- [Exercise description]: The records that follow must be repeated exactly, line by line.

[Records contained in a dataset]
--

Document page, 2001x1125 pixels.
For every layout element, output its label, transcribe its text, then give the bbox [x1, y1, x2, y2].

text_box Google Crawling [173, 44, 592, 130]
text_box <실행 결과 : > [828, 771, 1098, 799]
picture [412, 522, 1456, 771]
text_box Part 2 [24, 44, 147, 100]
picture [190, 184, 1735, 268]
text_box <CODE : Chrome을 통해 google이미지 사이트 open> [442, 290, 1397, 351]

--

- [Solution]:
Document page, 2001x1125 pixels.
For every layout element, output its label, transcribe its text, then give the bbox [x1, y1, x2, y2].

text_box Google Crawling [173, 44, 592, 130]
text_box <실행 결과 : > [828, 771, 1098, 799]
picture [412, 522, 1456, 771]
text_box Part 2 [24, 44, 147, 100]
picture [190, 184, 1735, 268]
text_box <CODE : Chrome을 통해 google이미지 사이트 open> [442, 290, 1397, 351]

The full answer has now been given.